Flavio Fusi
La morte dello scrittore/1

Fratello Sepulveda

Luis Sepulveda non era solo un narratore molto amato, era il testimone di una stagione drammatica e felice al tempo stesso dell'America Latina. Quella in cui l'Occidente ha (finalmente) scoperto in quel Continente un mondo fratello

Mi succede, con gli scrittori che amo, come con i calciatori. Sono bambino, poi ragazzo, e i campioni che sogno di emulare sono miei fratelli maggiori. Gente come Sivori e Altafini, tanto per dire. Passano gli anni, passano i campionati, e scopro con sorpresa che quelli in maglietta e pantaloncini che corrono sul prato verde sono diventati all’improvviso miei coetanei.

Così – con rispetto parlando – se Bellow e Roth, Gabo Marquez e Vargas Llosa sono miei fratelli maggiori, Luis Sepùlveda è mio coetaneo.
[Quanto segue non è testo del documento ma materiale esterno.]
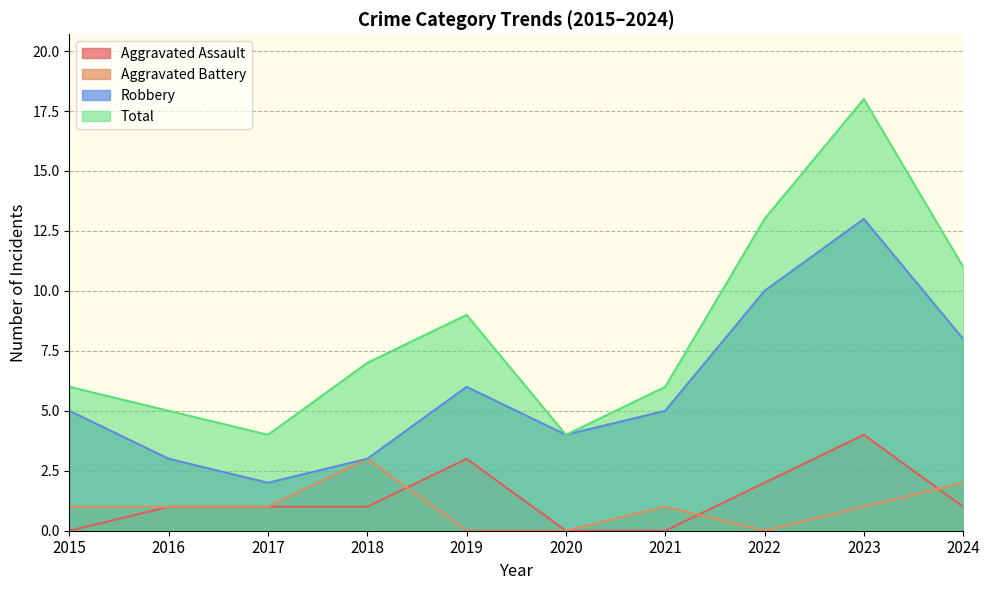

At which category is the sum across all series the highest?

2023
Di più: lui è mio fratello gemello, un gemello diverso, nato per caso nel continente australe, in una città al fin del mundo.

Si fa presto a dire “caso”. Il caso muove il pianeta e determina la vita di tutti noi. Per dire: io e Luis, poco più che ventenni, abbiamo vissuto la stessa straordinaria e dolorosa avventura: la caduta e la morte di Salvador Allende insieme all’avvento dei traditori, «iene voraci della nostra storia, roditori delle nostre bandiere», per dirla con le parole di un altro fratello maggiore: Pablo Neruda.
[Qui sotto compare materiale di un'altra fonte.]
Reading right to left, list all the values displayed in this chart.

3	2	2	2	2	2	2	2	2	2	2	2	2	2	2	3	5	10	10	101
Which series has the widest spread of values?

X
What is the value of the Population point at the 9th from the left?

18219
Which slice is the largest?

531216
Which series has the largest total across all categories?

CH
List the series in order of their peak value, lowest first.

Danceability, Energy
Era il 1973 – 11 settembre – e in Italia quel ragazzo che io ero, quel comunista che ero, manifestava in corteo per Allende e il suo sogno infranto. Nelle stesse ore quel ragazzo, quel comunista che era Luis Sepùlveda, metteva in gioco la sua vita per la stessa causa, nelle strade assediate di Santiago del Cile. Per geografia e per storia, lui era l’originale, io la copia. Gemelli, appunto, separati da un oceano, inconsapevoli l’uno dell’altro.

Poi le nostre strade si sono avvicinate, senza riconoscersi. Avrei potuto incontrarlo, davvero, perché molti cileni inseguiti dagli aguzzini di Pinochet scelsero l’Italia o la Spagna per trascorrere il loro lungo esilio e ricostruire una vita lontano da casa. Luis, con uno scarto a sorpresa che me lo rende più caro, scelse invece la fredda Germania. Dove diventò scrittore, in un continuo corpo a corpo con i ricordi, i sogni, le sue fedeltà e la sua rabbia.
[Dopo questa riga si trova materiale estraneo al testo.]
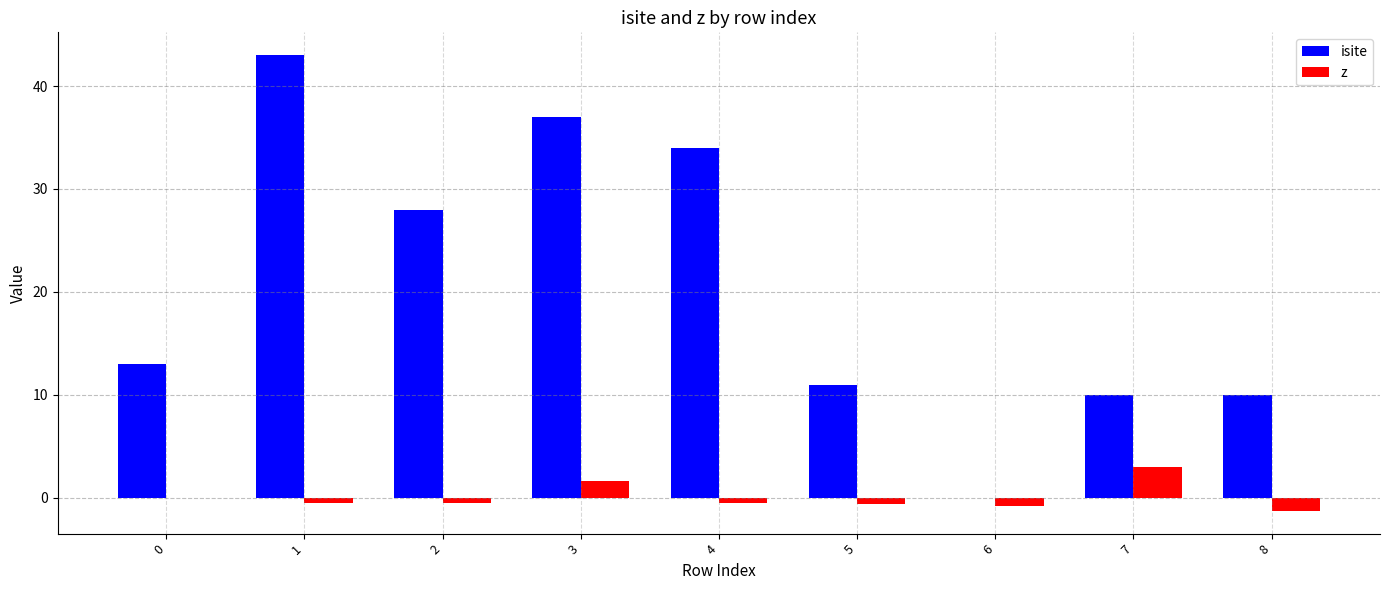

How many data points does each series have?

9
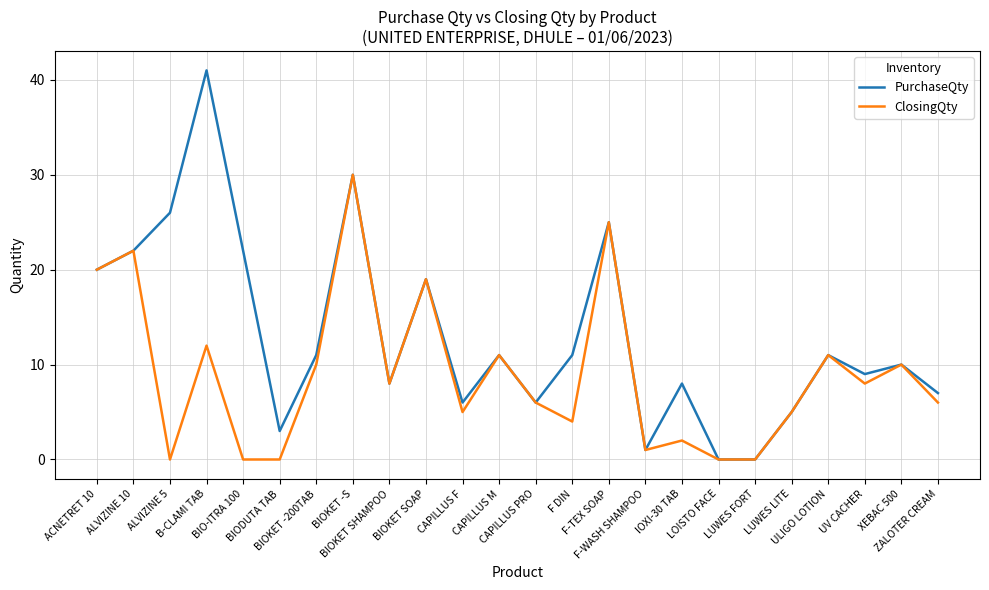

Where is the first local minimum for PurchaseQty?

BIODUTA TAB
Sono stato un lettore episodico e a volte distratto di questo mio fratello gemello. Sepùlveda era di volta in volta l’incanto dell’infanzia nelle sue storie per bambini, era l’incanto della selva e la passione per la parola scritta ne Il vecchio che leggeva romanzi d’amore. Ma di lui amavo soprattutto le atmosfere urbane e i personaggi che ci somigliavano. L’ombra di quel che eravamo parlava di lui e di noi, del Cile tradito, dell’anarchia dei nonni e del comunismo sognato dei figli, di vinti che mai furono sconfitti. E sempre con la dolcezza e a volte con l’irresistibile umorismo del vecchio orso Mapuche che era diventato nel correre degli anni. La sua prosa leggera era una vela di ironia tesa su acque profonde.

Non diremo una parola sulla malattia che se lo è portato via, e che da mesi si porta via schiere ed eserciti di sconosciuti con le loro storie di vita. Dunque: «Preparami un eufemismo, fratello». – Un che? Chiese il barista. «Un Cuba libre».